All custom classifications are available in the Custom classification dashboard.
Create a custom personal identifier
Data Classification enables you to create a custom personal identifier using either contextual keywords or a regular expression to identify data unique to your organization.
If you're creating your personal identifier with a keyword list, the list must meet the following requirements:
-
Keyword entries are case insensitive.
-
Keywords must be at least three characters. Any words shorter than three characters are ignored.
-
Duplicate words are only added once.
-
The total list of keywords can't exceed 500,000 characters. The list must include at least one keyword.
-
Select the Custom classification tab.
-
Select + New Classifier to create the custom classifier.
-
Select Personal identifier. Optionally, select Mask results to mask detected personal data.
-
Select Next.

-
To add the classifier with keywords, select Keywords. Enter a list of keywords, with each entry on a separate line. Ensure the keywords adhere to the requirements.
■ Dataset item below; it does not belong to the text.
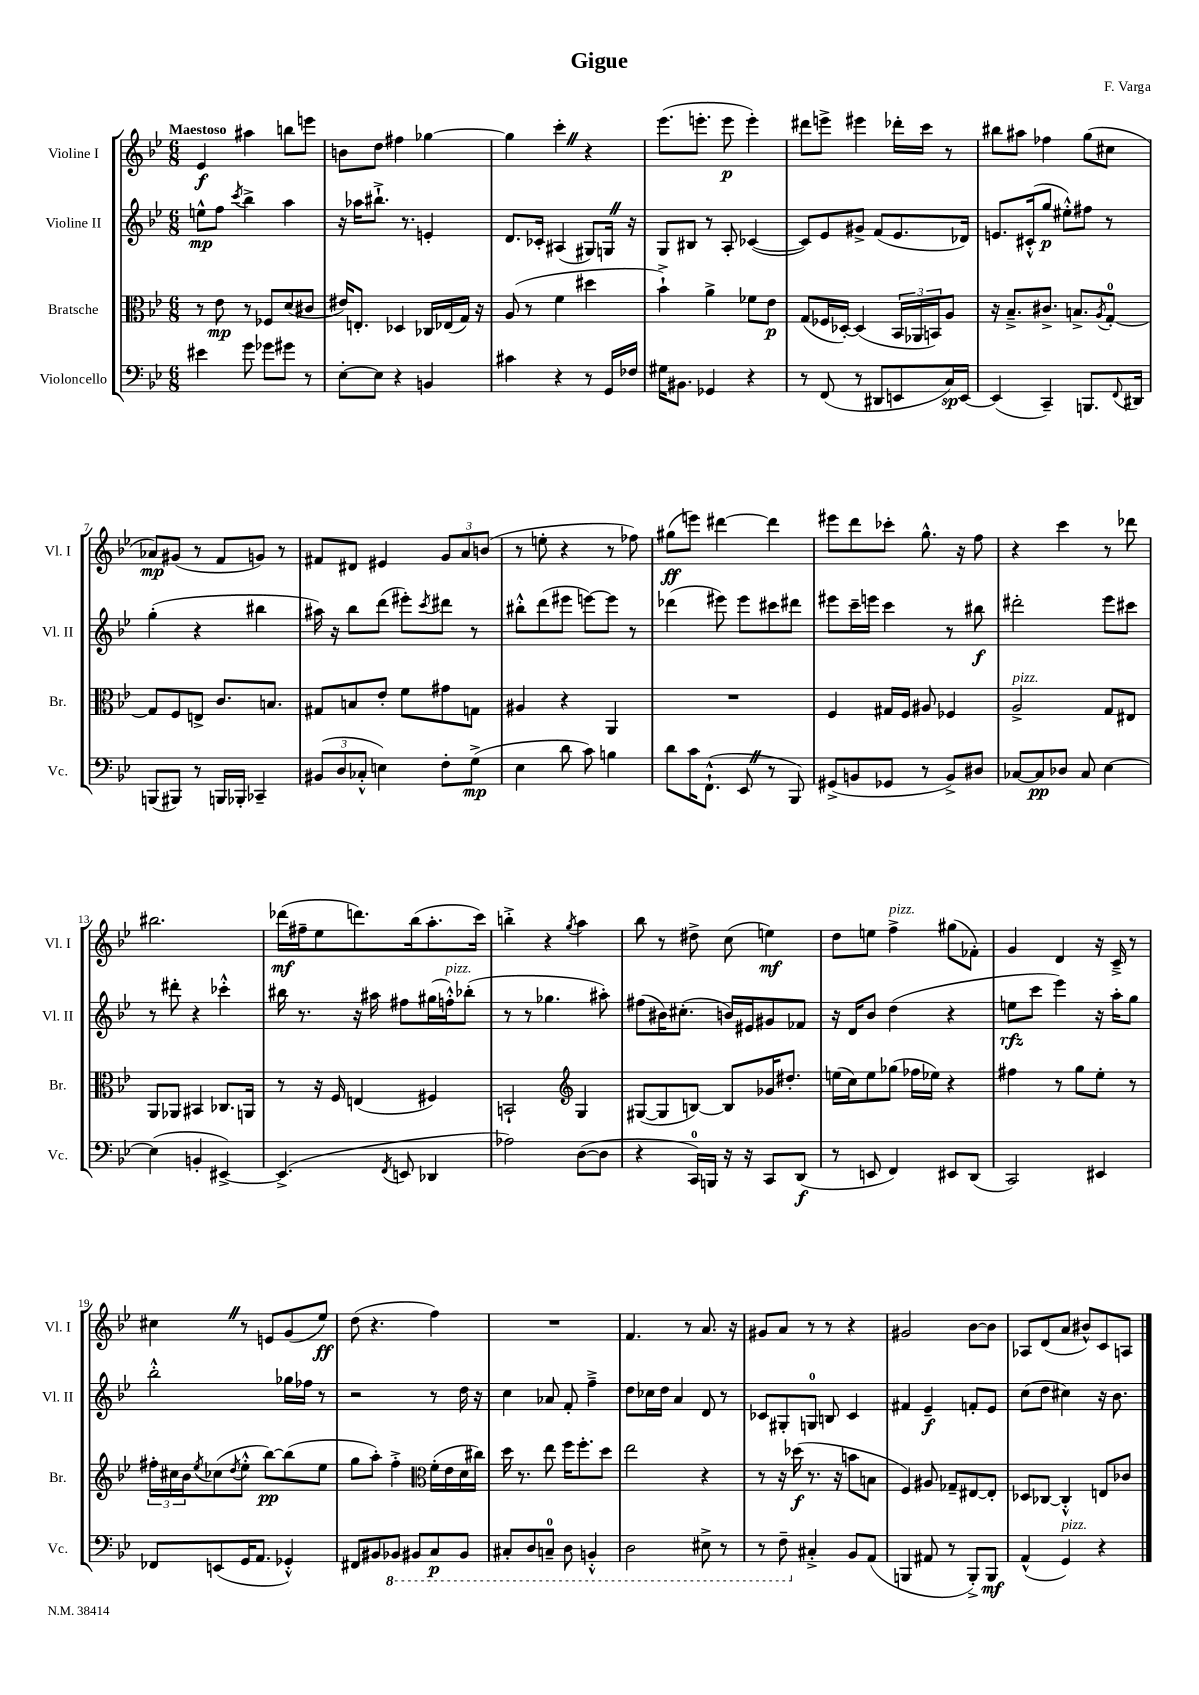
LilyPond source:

To add the classifier as a regular expression, select Regular expression then add a pattern to detect the specific information of your data. Select Validate to confirm the syntax of your entry.

-
Optionally, enter a sample string that should match your regex pattern then select Test to check it.
-
Optionally, add proximity words. If you add proximity words, Data Classification only flags the regex pattern if the proximity words are adjacent to the matching string.
-
-
Select Next.
-
Enter a Classifier name and a Description to identify the custom category in your dashboard.
-
Select Save to create the custom personal identifier.
After you create a custom personal identifier, its results are captured in the next scheduled scan. To capture results sooner, perform an on-demand scan. To view results, see Generate compliance reports.
Create a custom category
With custom categories, you can categorize data specific to your organization. Custom categories are created based on text files that you upload from which Data Classification creates an AI model to identify similar information in other files.
-
The training dataset must contain a minimum of 25 files. The maximum file count is 1,000.
-
All files must be located directly in the file path that you provide.
-
All files must be larger than 100 bytes.
-
Data Classification training data must be one of the following file types: CSV, DOCX, DOC, GZ, JSON, PDF, PPTX, TXT, RTT, XLS, or XLSX. You can upload a combination of all the supported file types.
-
In NetApp Data Classification, select Custom classification.
-
Select + New classifier.
-
Choose Custom category as your classifier type then Next.
-
Define the logic for your custom category with a collection of text-based files. Provide the IP address of the Working address then select the Volume from the dropdown menu.
Enter the Directory path for the directory that contains the training data.
-
Select Load files for Data Classification to perform a check of the files. You can review the summary of the files, which lists the file name, size, type, and notes if the file was deemed acceptable for training.

-
To change the file path or re-upload files, select Change path then enter the data and load the files again.
-
-
When you're satisfied with the files uploaded, select Next.
-
Enter a Classifier name and a Description to identify the custom category in your dashboard.
-
Select Save to create the custom category.
After you create a custom category, its results are captured in the next scheduled scan. To capture results sooner, manually initiate the scan.
Edit a custom classifier
You can modify the logic of a personal identifier after you create it. You can't change the type of the personal identifier or the logic type; for example, you can't change a custom category to a custom personal identifier. You also can't change a keyword-based custom identifier to a regex-based custom identifier.
-
In NetApp Data Classification, select Custom classification.
-
Identify the classifier you want to delete, then select the action menu
…at the end of its row. -
Select Edit logic.
-
If you're modifying keywords, add, delete, or edit the appropriate keywords. If you're modifying a regular expression, enter the new regular expression and validate it. Optionally, add proximity keywords.
-
Select Save to apply the changes.
Delete a custom classifier
-
In NetApp Data Classification, select Custom classification.
-
Identify the classifier you want to delete then select the action menu
…at the end of its row. -
Select Delete classifier.